Mas foi Chávez quem transformou essa divisão em arma política, apresentando-se como o presidente de uma massa miserável que nunca teve voz, em oposição a uma elite egoísta, racista e corrupta. Mesmo depois de eleito, em dezembro de 1998, Chávez continuou explorando esse conflito, como se continuasse em campanha.
Depois do golpe seguido de contragolpe, na segunda-feira, o tenente-coronel da reserva declarava que queria ser o presidente de todos os venezuelanos. E narrava o encontro que teve com uma “senhora da oligarquia” no aeroporto de Marquetía. Mesmo se confessando “oligárquica”, ela disse que gostava do presidente. “Você é tão venezuelana quanto a lavadeira Petra Gómez, que mora na periferia”, retribuiu-lhe Chávez. “A diferença é que ela precisa que eu cuide dela, você, não.” O fato de o presidente, depois de três anos no cargo, ter que explicar isso talvez seja a melhor medida do nível de clivagem a que chegou essa sociedade.
O pior é que a sinceridade de seu proclamado desejo de conciliação foi imediatamente posta em dúvida. Ainda no domingo, horas depois de retomar o poder e se declarar pronto a curar as feridas com os inimigos, Chávez foi filmado dizendo a seus seguidores, na 42.ª Brigada de Pára-Quedistas, em Maracay, aonde foi agradecer pelo contragolpe: “Um pequeno grupo de traidores, de oligarcas, pensou que podia nos vencer. Queriam uma prova do que é capaz o povo venezuelano. Aí a têm. Não há compromissos com cúpulas oligárquicas.”
“Os que estão com Chávez são, em sua maioria, os desesperançados, que não crêem que, por si mesmos, podem ascender socialmente ou alcançar objetivos individuais”, analisa o sociólogo Luis Pedro España, da Universidade Católica Andrés Bello, estudioso da pobreza.
Como toda generalização, essa é injusta: não explica o caso do motorista Hernando Duarte, que trabalha duro, mas não conseguirá mandar seu filho para a universidade no ano que vem, porque a mensalidade das privadas não sai por menos de US$ 150, e as públicas são inacessíveis para quem não cursou os melhores colégios. “Sei que Chávez comete excessos, mas, com os políticos tradicionais, também nunca teremos chances”, diz ele.

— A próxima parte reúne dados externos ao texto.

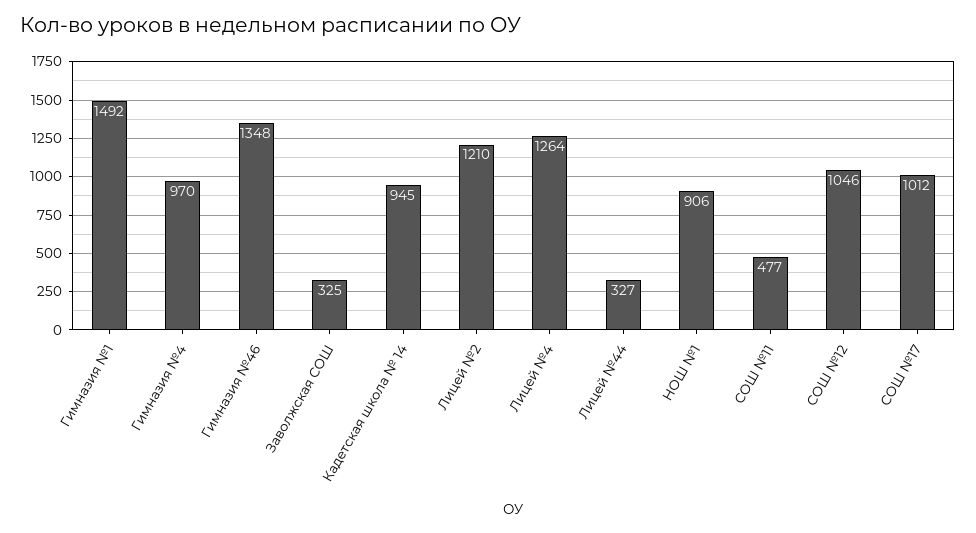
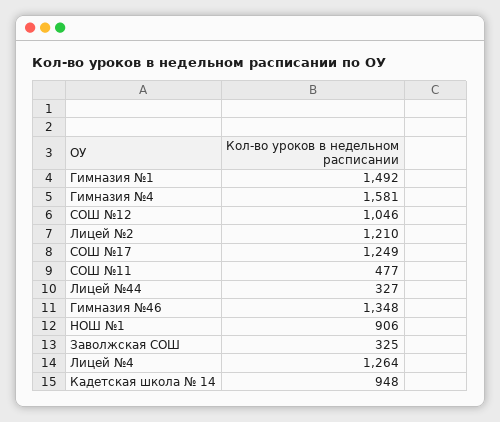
Гимназия №4: 970 -> 1581
Кадетская школа № 14: 945 -> 948
СОШ №17: 1012 -> 1249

Apesar da forte mistura racial na Venezuela, a divisão tem o seu componente étnico. O cientista político Carlos Romero aponta para as fotos nos jornais do grupo de comandantes sublevados e do presidente que designaram, Pedro Carmona, todos de tez clara, e os compara com Chávez e os militares que vieram em seu resgate, de pele escura e traços mais nitidamente indígenas:
“Essa é a representação gráfica da distinção.”

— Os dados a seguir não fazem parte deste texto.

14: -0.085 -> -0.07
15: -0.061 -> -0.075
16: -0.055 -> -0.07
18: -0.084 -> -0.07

“Foi plantada uma semente de racismo que é muito perigosa”, lamenta Victor Ferreira, presidente do canal Venevisión. “Nós, venezuelanos, nos distinguimos por sermos muito carinhosos e respeitosos entre nós, pelo nosso humor. Temos que recuperar isso.” A dificuldade está em encontrar interlocutores. Ferreira, como outros donos de meios de comunicação, apoiou o golpe do dia 11. E os três principais partidos de oposição – AD, Copei e Primeiro Justiça – passaram a semana exigindo a renúncia de Chávez.

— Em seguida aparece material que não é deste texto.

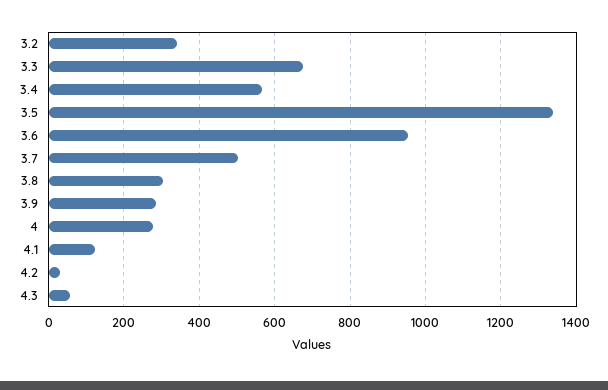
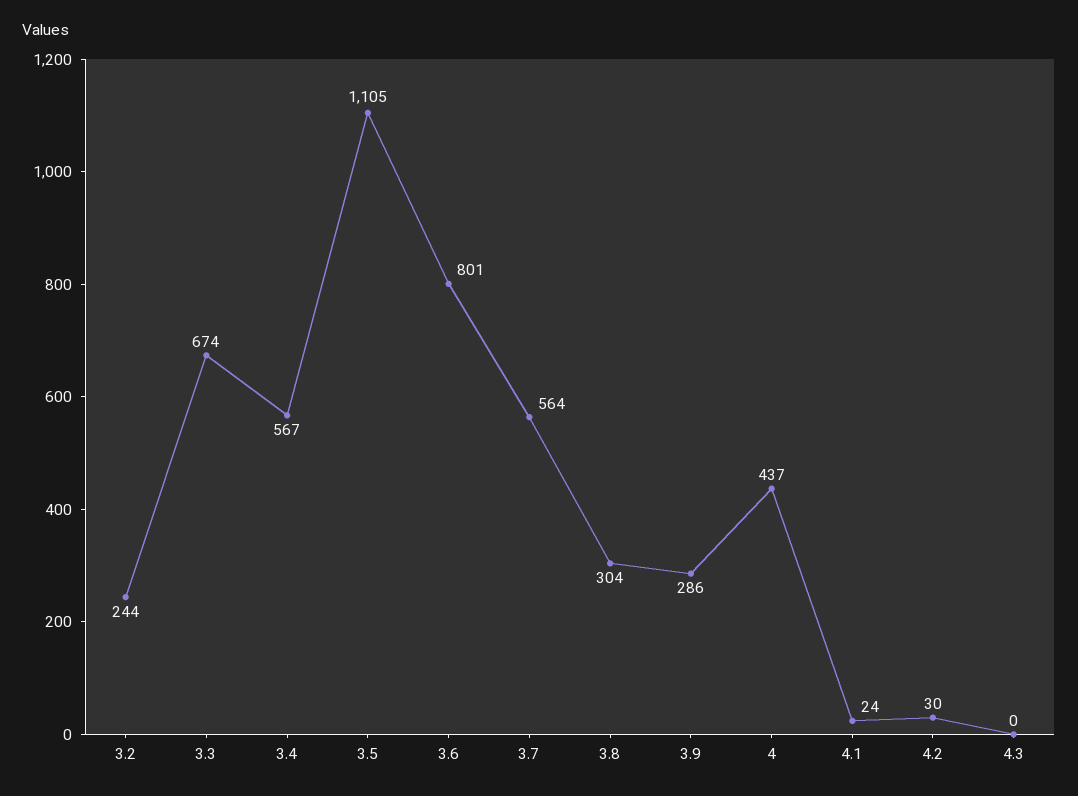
3.2: 340 -> 244
3.5: 1340 -> 1105
3.6: 960 -> 801
3.7: 500 -> 564
4: 280 -> 437
4.1: 120 -> 24
4.3: 60 -> 0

De sua parte, o presidente não fez menção de abandonar suas concepções “bolivarianas” – uma mixórdia de nacionalismo, intervencionismo estatal e populismo agressivo que guarda pouca ou nenhuma relação com as teses do “libertador” Simón Bolívar, que se inspirava no liberalismo de Rousseau e nos ideais do classicismo greco-romano. O elo, no entanto, existe, no imaginário: assim como Bolívar libertou a América hispânica do jugo colonial e da oligarquia local que dele se beneficiava, caberia a Chávez fazer o mesmo dois séculos depois, agora com o império tendo como sede os Estados Unidos.
Nada disso se resolveu na seqüência de golpe e contragolpe de uma semana atrás. Apenas se reduziram as opções de solução razoavelmente pacífica e com alguma tintura institucional.